There must be enough probable cause present in order to merit the issuance of a search warrant by a judge. The judge must be a neutral party in the situation that encompasses the action of the search warrant.
Reasons that justify a search warrant can be situations such as:
- Probable possession of stolen articles
- Probable involvement in criminal activities such as sales of illegal drugs
- Probable possession of material that depicts the abuse of children
When a search warrant is created it includes specific details of who is to be searched and where the police can search when they execute the warrant. If the police fail to search the correct individual or search outside of the boundaries listed in the warrant the search can be deemed illegal and a savvy lawyer will be able to help the defendant have any evidence found suppressed in court.
Arrest Warrants in Delaware
There are a couple of different ways that a law enforcement agency can request a judge to issue an arrest warrant.
- Directly request the judge
- File charges with the DA
Officers may ask a judge to issue a warrant for the arrest of an individual without official charges filed in the event that a weekend or a holiday is coming up. Since the courts do not operate on weekends and holidays the police have an option to contact a judge personally and ask them to issue a warrant on the grounds of probable cause.
In most cases, an arrest warrant is issued after the district attorney officially files charges against an individual. Once there are charges against a person the DA will bring the file to the judge and request an arrest warrant.
Once an arrest warrant is signed into action, any law enforcement officer can legally arrest and detain the person named in the warrant without question.
Arrest warrants are not necessary in the state of Delaware if an individual is:
- Witnessed in the action of criminal activity by the police
- Witnessed in the action of criminal activity by a citizen the calls police
- In the vicinity of a crime scene where police find probable cause for arrest
Arrest warrants do not expire after a certain amount of time, they stay active until the subject is brought to justice, they die, or the judge purposefully signs the warrant off.
Bench Warrants in Delaware
A judge will sign a bench warrant into action directly from the bench in the courtroom. When a person has a bench warrant filed against them it is because they failed to meet a direct order from the court.

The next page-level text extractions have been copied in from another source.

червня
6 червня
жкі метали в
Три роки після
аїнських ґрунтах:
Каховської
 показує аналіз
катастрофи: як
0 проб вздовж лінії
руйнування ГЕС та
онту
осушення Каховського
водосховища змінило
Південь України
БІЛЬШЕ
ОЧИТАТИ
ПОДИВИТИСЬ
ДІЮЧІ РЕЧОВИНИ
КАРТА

The main reasons why people have bench warrants are:
- Because they failed to show up at a court hearing on a specific day
- Because they did not pay a fine on time
- Because they did not show up for a court sentence
A bench warrant is much like an arrest warrant because it gives police permission to arrest and detain the person named in a warrant. However, when a bench warrant is issued it is due to a court case that is already in progress. An arrest warrant is issued because the person named in it is wanted to face charges in the court system.
Regular Warrant Searches Will Provide Knowledge
We mentioned above that when the court issues a warrant it is between the court officials and the law enforcement officials. The person named on the warrant is not included in the planning of the warrant. What this means is that a person can have an outstanding warrant and not know that it even exists. Conducting a comprehensive warrant search will provide you with information that could save you from an embarrassing arrest with a trip to jail. The Internet has given people a useful tool in the aid of knowledge. Use it.
***Regardless of which state you live in it is always wise to contact an attorney for any questions that you may have when it comes to warrant laws or any other legal concerns. The content found on this website is only for informational purposes and is not to be mistaken for legal advice.